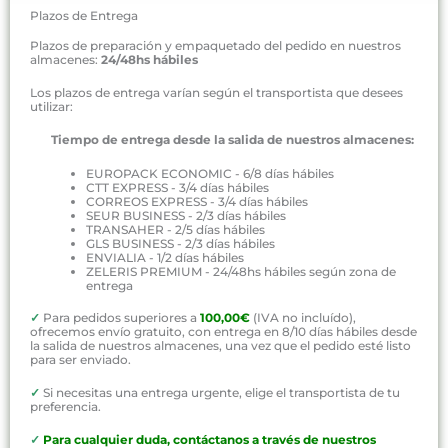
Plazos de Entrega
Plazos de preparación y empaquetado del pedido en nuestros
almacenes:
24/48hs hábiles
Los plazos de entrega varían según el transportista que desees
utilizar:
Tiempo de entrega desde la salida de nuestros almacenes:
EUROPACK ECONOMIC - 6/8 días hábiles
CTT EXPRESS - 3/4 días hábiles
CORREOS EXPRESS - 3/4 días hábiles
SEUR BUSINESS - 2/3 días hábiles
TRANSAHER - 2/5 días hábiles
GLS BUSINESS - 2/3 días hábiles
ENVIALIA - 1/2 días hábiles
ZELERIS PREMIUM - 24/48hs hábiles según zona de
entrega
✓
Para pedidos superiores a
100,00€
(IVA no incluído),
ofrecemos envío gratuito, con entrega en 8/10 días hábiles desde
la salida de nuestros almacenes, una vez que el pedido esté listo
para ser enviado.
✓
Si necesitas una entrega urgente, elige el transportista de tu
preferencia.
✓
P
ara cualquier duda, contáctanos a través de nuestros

■ ■ ■

| Exercise brief |
None of the pictures should appear; copy the rest of the material above exactly.

| Completed exercise |
Plazos de Entrega
Plazos de preparación y empaquetado del pedido en nuestros
almacenes:
24/48hs hábiles
Los plazos de entrega varían según el transportista que desees
utilizar:
Tiempo de entrega desde la salida de nuestros almacenes:
EUROPACK ECONOMIC - 6/8 días hábiles
CTT EXPRESS - 3/4 días hábiles
CORREOS EXPRESS - 3/4 días hábiles
SEUR BUSINESS - 2/3 días hábiles
TRANSAHER - 2/5 días hábiles
GLS BUSINESS - 2/3 días hábiles
ENVIALIA - 1/2 días hábiles
ZELERIS PREMIUM - 24/48hs hábiles según zona de
entrega
✓
Para pedidos superiores a
100,00€
(IVA no incluído),
ofrecemos envío gratuito, con entrega en 8/10 días hábiles desde
la salida de nuestros almacenes, una vez que el pedido esté listo
para ser enviado.
✓
Si necesitas una entrega urgente, elige el transportista de tu
preferencia.
✓
P
ara cualquier duda, contáctanos a través de nuestros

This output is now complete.